No matter your attachment style, open and honest communication is vital in creating and maintaining emotional safety. Regularly check in with each other about your feelings, concerns, and needs. Aim for understanding rather than winning arguments, and ensure that both parties feel heard and validated.
In the quest to foster emotional safety, working on cultivating behaviours related to secure attachment can be highly beneficial. This could mean practicing trust, authenticity, and assurance. Building trust means being dependable and consistent in your actions. Authentic communication involves expressing your feelings and needs openly, and encouraging your partner to do the same.

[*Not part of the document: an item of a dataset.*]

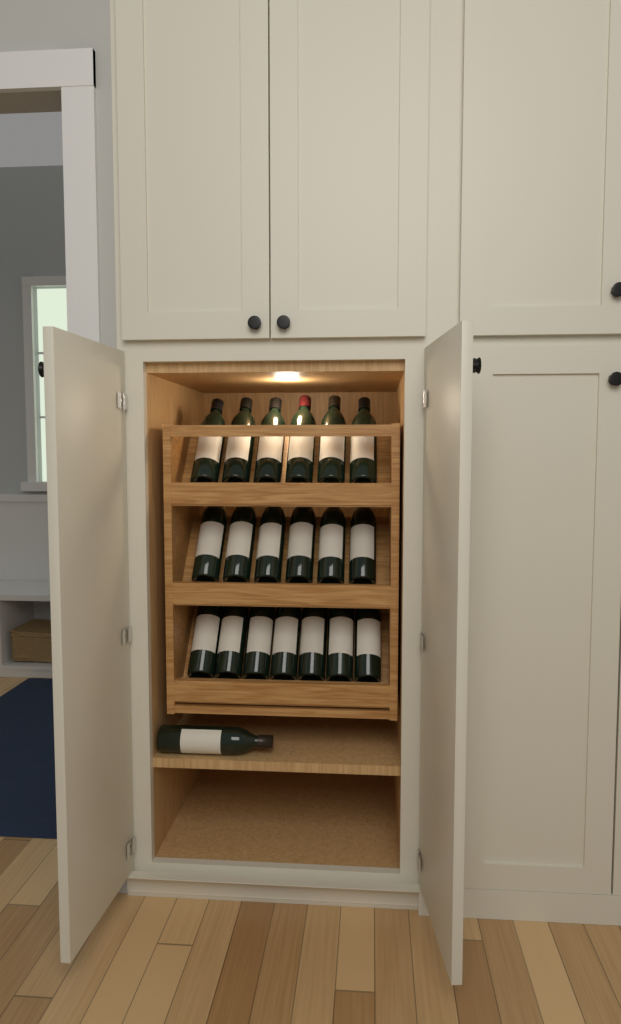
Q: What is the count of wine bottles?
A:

And finally, reassurance goes a long way in making your partner feel safe and loved.
Creating emotional safety in a relationship takes time, patience, and a commitment to understanding. By recognizing and honouring your attachment styles, you and your partner can work together to build a nurturing and safe relationship. Remember, it’s not about changing who you are or who your partner is. It’s about understanding each other better and learning to cater to one another’s emotional needs in a compassionate and empathetic way.